Further analysis on medical treatment of the two groups revealed that exposure to MTX [35.3% (6/17) vs 10.3% (11/107), P = 0.005, OR (95% CI): 4.76 (1.471–15.402)] and using more than two types of immunosuppressant [47.1% (8/17) vs 19.6% (21/107), P = 0.013, OR (95% CI): 3.64 (1.255–10.562)] significantly increased the risk of high-risk HPV infection, while the use of thiopurine, steroid and infliximab did not increase the rate of HPV infection (all P > 0.05) (Table 4). Moreover, we did not find any correlation between duration of drug treatment and high-risk HPV infection.
Table 4.
High-risk HPV exposed group | High-risk HPV Non-exposed group | P-value | |
---|---|---|---|
OR (95%CI) | |||
MTX | 6(17) | 11(107) | 0.005 |
4.76 (1.471-15.402) | |||
more than 2 immunosuppressants | 8(17) | 21(107) | 0.013 |
3.64 (1.255-10.562) | |||
thiopurine | 12(17) | 54(107) | 0.106 |
Awareness of HPV infection and cervical cancer in IBD patients
Among 99 patients who were willing to answer the questionnaire, 61 patients (61.6%) had heard about cervical cancer. Only 27 patients (27.3%) knew a little about the screening methods and the remaining (72.7%) did not know anything at all. Moreover, 71 (71.7%) patients have never undergone cervical-cancer screening. Thirty-nine patients (39.3%) had heard about HPV and only a few (11.1%) were aware of the relationship between HPV infection and cervical cancer (Figure 1). Because no HPV vaccine is available in mainland China, none of the patients had received HPV vaccination. Most of the participants had a college degree and no differences in HPV awareness were found among patients with different education levels.
Discussion
Because of a lack of regular cervical-cancer screening and HPV vaccination, the incidence of cervical cancer is much higher in most developing countries, including China, compared to that in developed countries. Cervical cancer is the most common genital malignant tumor in Chinese females, with approximately 30 400 female patients dying of the disease in China per year [2, 3]. Results of a few previous studies suggested that immune disorders or drugs used to treat these disorders might increase the incidence of cervical cancer; however, the relationship between IBD and cervical cancer remained unclear. No study has focused on the problem of high-risk HPV infection in female IBD patients. Therefore, in this study, we mainly aimed to investigate the association between IBD and high-risk HPV infection/cervical cancer in order to identify risk factors for HPV infection/cervical-cancer development in IBD patients.

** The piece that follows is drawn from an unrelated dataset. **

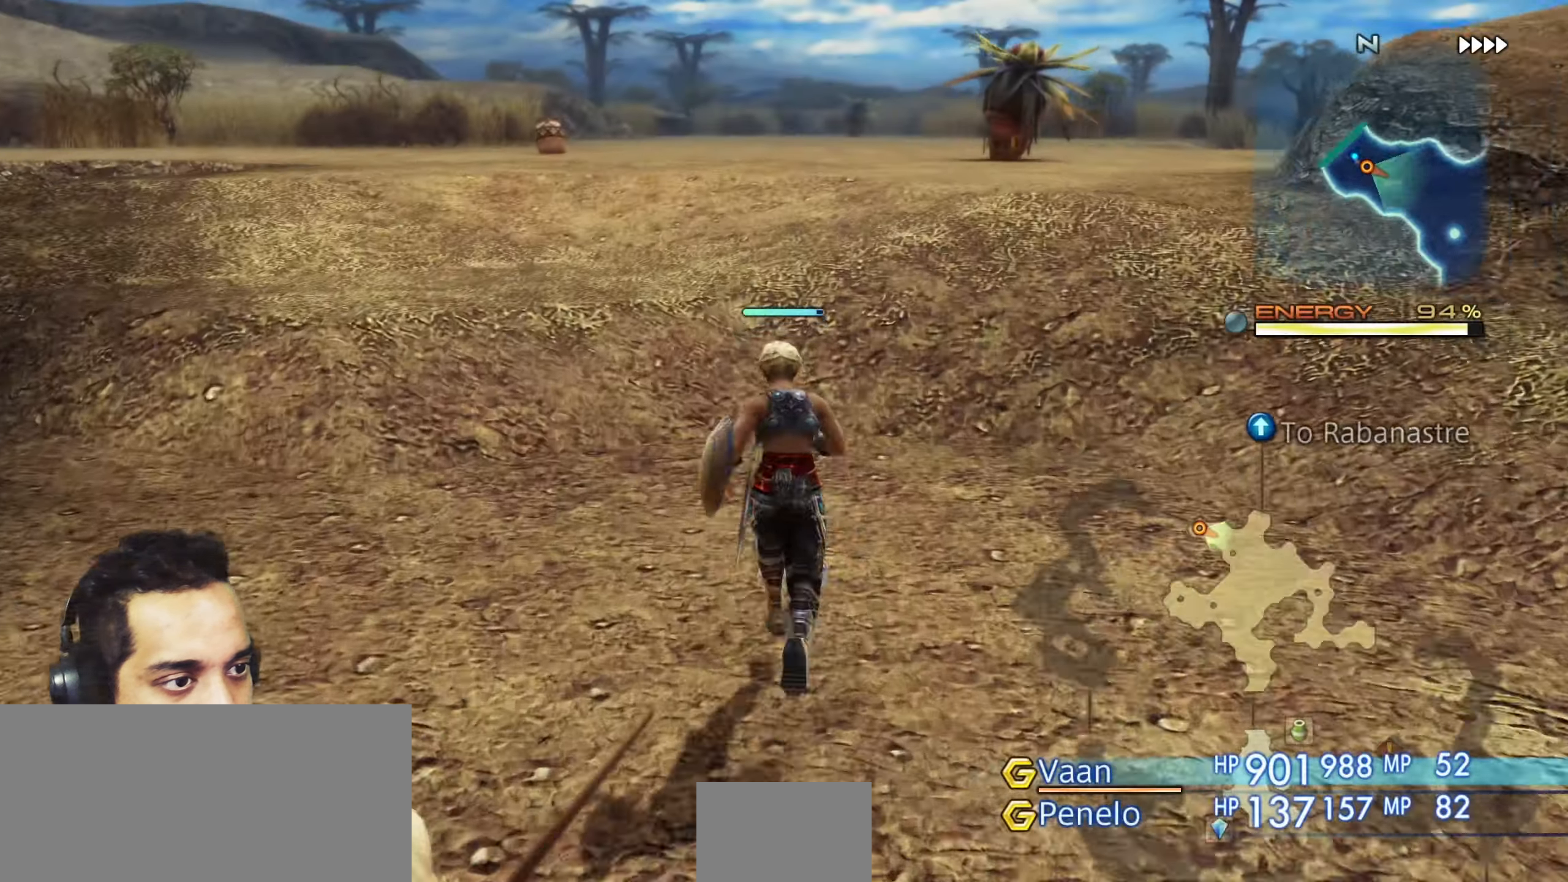
{"buttons": [], "left_stick": "up", "right_stick": "center", "events": []}
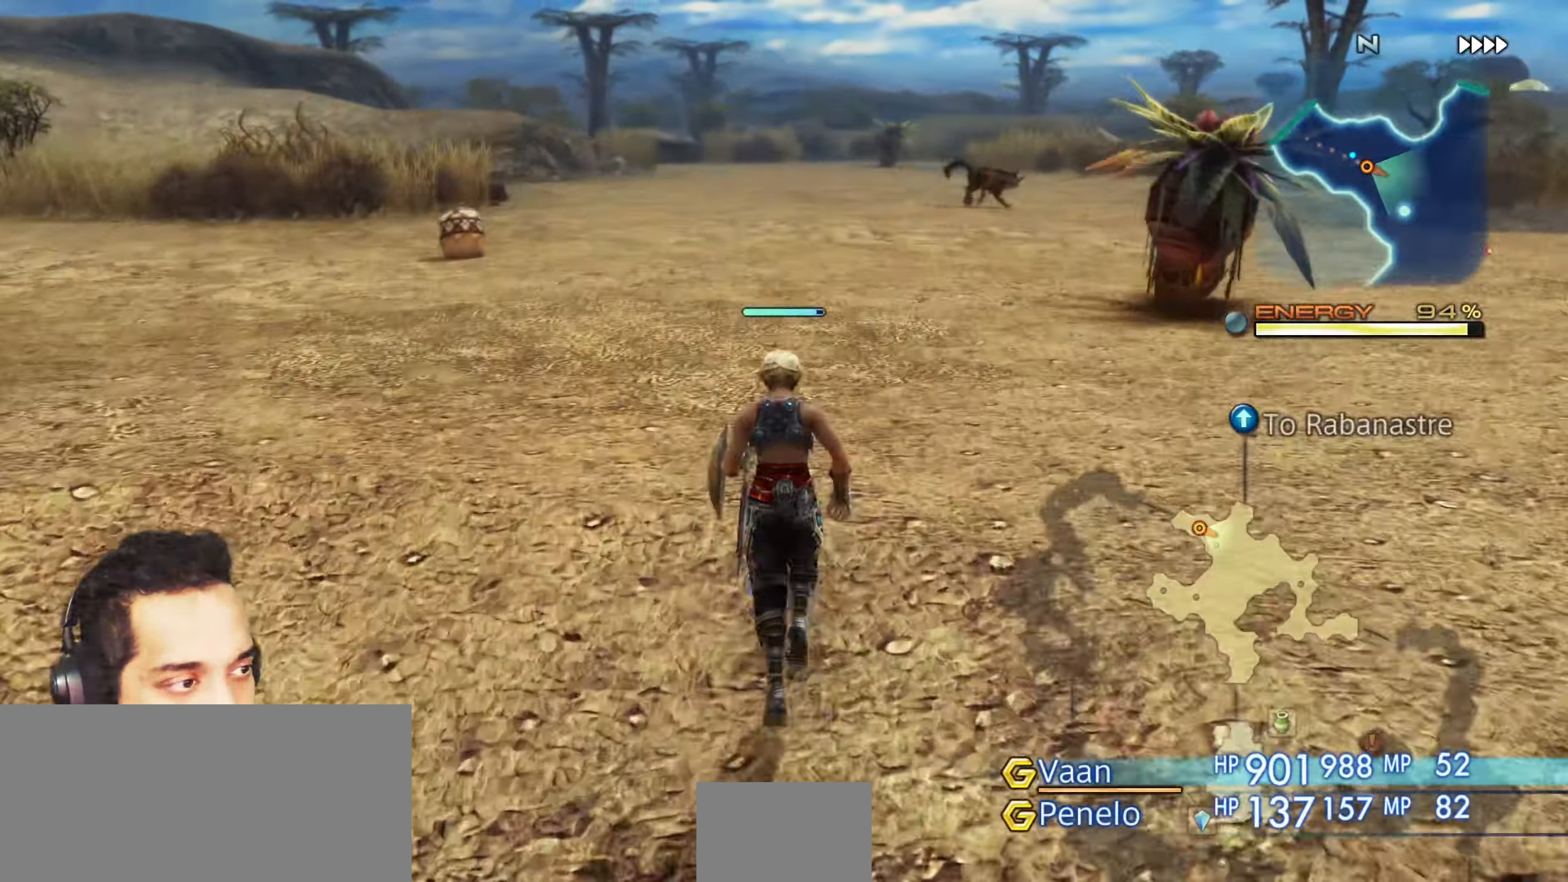
{"buttons": [], "left_stick": "up", "right_stick": "center", "events": []}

In the present study, the infection rate of HPV 16/18 was significantly higher in IBD patients than that in controls (7.3 vs 0.3%). HPV 16/18 has been reported to be the main risk factor for cervical dysplasia [4, 5]. Consistently with this, we diagnosed CIN in four patients (3 CIN 3 and 1 CIN 1) and ASC-US in one patient with HPV 16/18 infection. The prevalence of cervical dysplasia was also higher in IBD patients than in controls. In a 2001–12 study in American participants, Kim et al. [20] retrospectively analysed the differences in the incidence of CIN among 133 333 females with immune disease and 533 332 controls. They found that the incidence rate of CIN was higher in patients with diagnoses of RA, SLE and IBD, which is consistent with our results. Our results are also supported by the findings of another study by Kane et al. [21], in which Pap smears of 40 female IBD patients (8 UC, 32 CD) and healthy controls were evaluated. The prevalence of abnormal Pap-smear findings in female IBD patients was 42.5 vs 7% in healthy controls (P < 0.001). Moreover, women with IBD were more likely than controls to have higher-grade lesions (P < 0.001). The cytopathology of abnormal lesions also revealed either HPV serotype 16/18 in all specimens. However, in a large case–control study conducted in Scotland, analysis of full cervical-smear histories of 411 female IBD patients and 1644 matched controls revealed no significant difference in the rate of cervical dysplasia between the two groups [16]. Thus, currently, there is no definite conclusion regarding the relation between IBD and cervical dysplasia. Most studies were retrospective and did not investigate the HPV status of patients, which is an important risk factor. Thus, the results of the present case–control study from two large centers in China were of great interest to clinicians, especially gastroenterologists, and suggested that IBD patients may have an increased risk of developing cervical cancer because of the higher infection rate with high-risk HPV types, especially HPV 16/18.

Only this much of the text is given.